> _GIVEN INFORMATION_

■ ■ ■ ■ ■

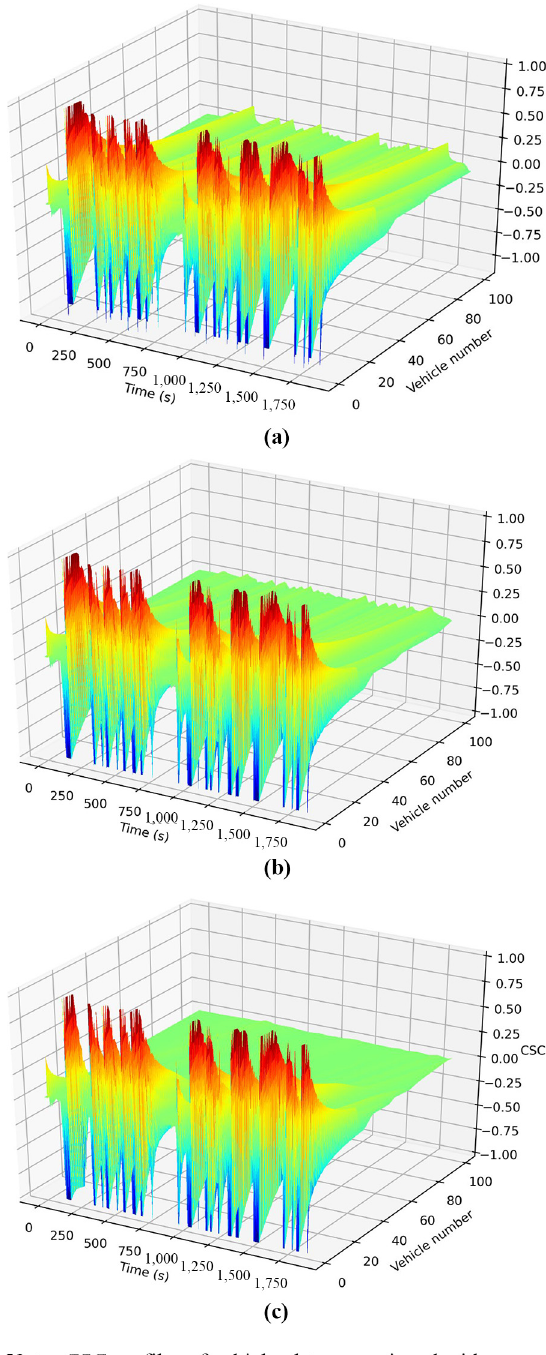
Figure 3 CSC pro fi les of vehicle platoon equipped with SDM, EcoSDM and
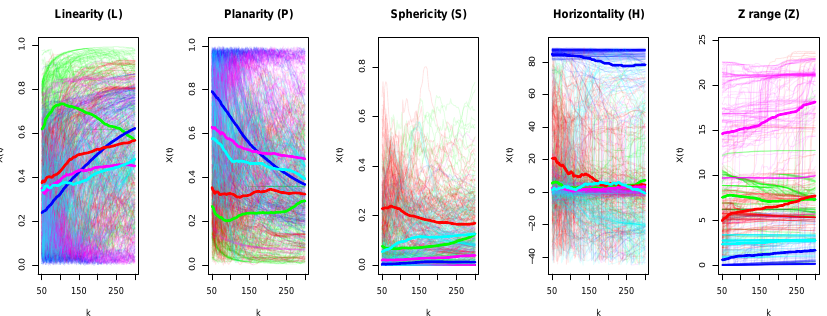
Figure 9. A sample of n = 150 curves representing the features measured on K = 100 scales. Each color represents a label or type of object: poles (green), ground (blue), vegetation (red), buildings (magenta), and vehicles (cyan). Mean values for each class are represented as wider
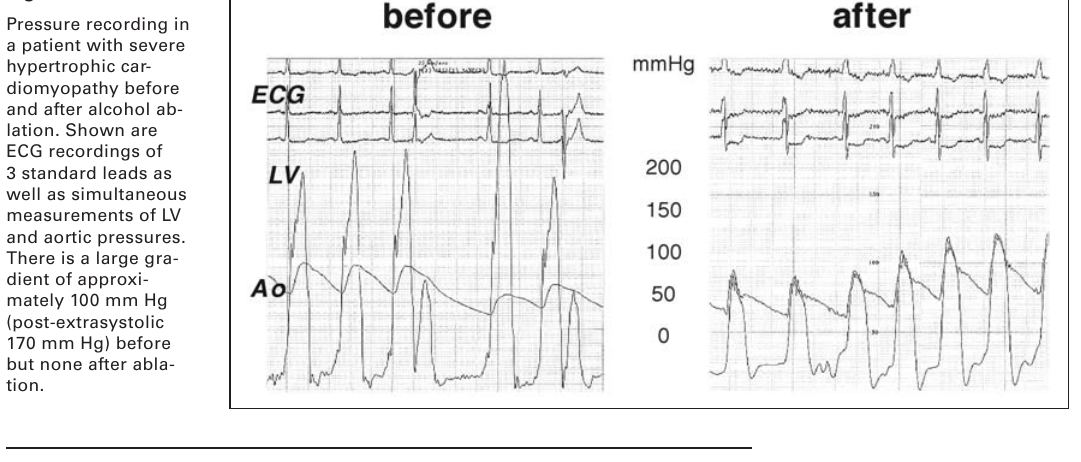
Original recording in a patient who devel- oped AV block iii dur- ing intervention. Ar- rows indicate the oc- currence of the P-wave in the eCG, respectively A-wave in the lV pressure recording, which is not follewed by a QRS complex or lV contraction.The wide QRS complex after AV block iii is induced by temporary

■ ■ ■ ■ ■

Repeat the listing above word for word. Do not include the pictures.

> _ANSWER BELOW_
Figure 3 CSC pro fi les of vehicle platoon equipped with SDM, EcoSDM and
Figure 9. A sample of n = 150 curves representing the features measured on K = 100 scales. Each color represents a label or type of object: poles (green), ground (blue), vegetation (red), buildings (magenta), and vehicles (cyan). Mean values for each class are represented as wider
Original recording in a patient who devel- oped AV block iii dur- ing intervention. Ar- rows indicate the oc- currence of the P-wave in the eCG, respectively A-wave in the lV pressure recording, which is not follewed by a QRS complex or lV contraction.The wide QRS complex after AV block iii is induced by temporary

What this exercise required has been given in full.